» **WRITTEN EXERCISE**
Copy each line of the entries below word for word, keeping every character and number unchanged.

A run of entries:

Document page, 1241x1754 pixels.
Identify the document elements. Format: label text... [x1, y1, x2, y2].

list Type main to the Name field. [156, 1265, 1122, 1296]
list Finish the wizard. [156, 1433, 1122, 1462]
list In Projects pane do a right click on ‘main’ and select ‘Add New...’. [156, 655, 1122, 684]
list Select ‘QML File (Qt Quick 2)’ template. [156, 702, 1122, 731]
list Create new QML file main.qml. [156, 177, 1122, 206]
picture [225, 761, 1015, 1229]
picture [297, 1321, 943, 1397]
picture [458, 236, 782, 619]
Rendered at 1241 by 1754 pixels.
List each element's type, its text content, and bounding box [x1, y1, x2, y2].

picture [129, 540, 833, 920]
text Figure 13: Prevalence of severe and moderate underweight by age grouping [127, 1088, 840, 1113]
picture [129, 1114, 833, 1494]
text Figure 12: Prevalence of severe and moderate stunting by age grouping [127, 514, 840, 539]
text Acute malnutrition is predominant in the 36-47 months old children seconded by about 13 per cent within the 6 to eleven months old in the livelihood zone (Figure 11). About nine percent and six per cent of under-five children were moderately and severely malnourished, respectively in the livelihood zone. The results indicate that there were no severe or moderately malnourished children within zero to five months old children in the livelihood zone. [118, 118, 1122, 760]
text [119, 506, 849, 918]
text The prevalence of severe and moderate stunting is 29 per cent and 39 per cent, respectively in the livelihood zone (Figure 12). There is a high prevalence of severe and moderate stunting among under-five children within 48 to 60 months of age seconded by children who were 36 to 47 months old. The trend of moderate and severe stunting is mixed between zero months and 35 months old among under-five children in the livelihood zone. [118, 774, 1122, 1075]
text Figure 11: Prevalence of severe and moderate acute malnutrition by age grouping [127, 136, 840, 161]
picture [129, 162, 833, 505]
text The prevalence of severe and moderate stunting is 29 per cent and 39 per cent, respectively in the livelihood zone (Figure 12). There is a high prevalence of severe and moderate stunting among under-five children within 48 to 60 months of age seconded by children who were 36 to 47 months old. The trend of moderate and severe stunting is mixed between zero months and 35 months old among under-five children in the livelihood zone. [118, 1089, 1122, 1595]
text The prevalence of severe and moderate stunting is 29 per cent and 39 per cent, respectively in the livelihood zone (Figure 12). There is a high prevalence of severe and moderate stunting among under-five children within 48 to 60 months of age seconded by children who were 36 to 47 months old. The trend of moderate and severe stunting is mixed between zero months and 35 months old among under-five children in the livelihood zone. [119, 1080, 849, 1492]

» **EXERCISE RESPONSE**
Document page, 1241x1754 pixels.
Identify the document elements. Format: label text... [x1, y1, x2, y2].

list Type main to the Name field. [156, 1265, 1122, 1296]
list Finish the wizard. [156, 1433, 1122, 1462]
list In Projects pane do a right click on ‘main’ and select ‘Add New...’. [156, 655, 1122, 684]
list Select ‘QML File (Qt Quick 2)’ template. [156, 702, 1122, 731]
list Create new QML file main.qml. [156, 177, 1122, 206]
picture [225, 761, 1015, 1229]
picture [297, 1321, 943, 1397]
picture [458, 236, 782, 619]
Rendered at 1241 by 1754 pixels.
List each element's type, its text content, and bounding box [x1, y1, x2, y2].

picture [129, 540, 833, 920]
text Figure 13: Prevalence of severe and moderate underweight by age grouping [127, 1088, 840, 1113]
picture [129, 1114, 833, 1494]
text Figure 12: Prevalence of severe and moderate stunting by age grouping [127, 514, 840, 539]
text Acute malnutrition is predominant in the 36-47 months old children seconded by about 13 per cent within the 6 to eleven months old in the livelihood zone (Figure 11). About nine percent and six per cent of under-five children were moderately and severely malnourished, respectively in the livelihood zone. The results indicate that there were no severe or moderately malnourished children within zero to five months old children in the livelihood zone. [118, 118, 1122, 760]
text [119, 506, 849, 918]
text The prevalence of severe and moderate stunting is 29 per cent and 39 per cent, respectively in the livelihood zone (Figure 12). There is a high prevalence of severe and moderate stunting among under-five children within 48 to 60 months of age seconded by children who were 36 to 47 months old. The trend of moderate and severe stunting is mixed between zero months and 35 months old among under-five children in the livelihood zone. [118, 774, 1122, 1075]
text Figure 11: Prevalence of severe and moderate acute malnutrition by age grouping [127, 136, 840, 161]
picture [129, 162, 833, 505]
text The prevalence of severe and moderate stunting is 29 per cent and 39 per cent, respectively in the livelihood zone (Figure 12). There is a high prevalence of severe and moderate stunting among under-five children within 48 to 60 months of age seconded by children who were 36 to 47 months old. The trend of moderate and severe stunting is mixed between zero months and 35 months old among under-five children in the livelihood zone. [118, 1089, 1122, 1595]
text The prevalence of severe and moderate stunting is 29 per cent and 39 per cent, respectively in the livelihood zone (Figure 12). There is a high prevalence of severe and moderate stunting among under-five children within 48 to 60 months of age seconded by children who were 36 to 47 months old. The trend of moderate and severe stunting is mixed between zero months and 35 months old among under-five children in the livelihood zone. [119, 1080, 849, 1492]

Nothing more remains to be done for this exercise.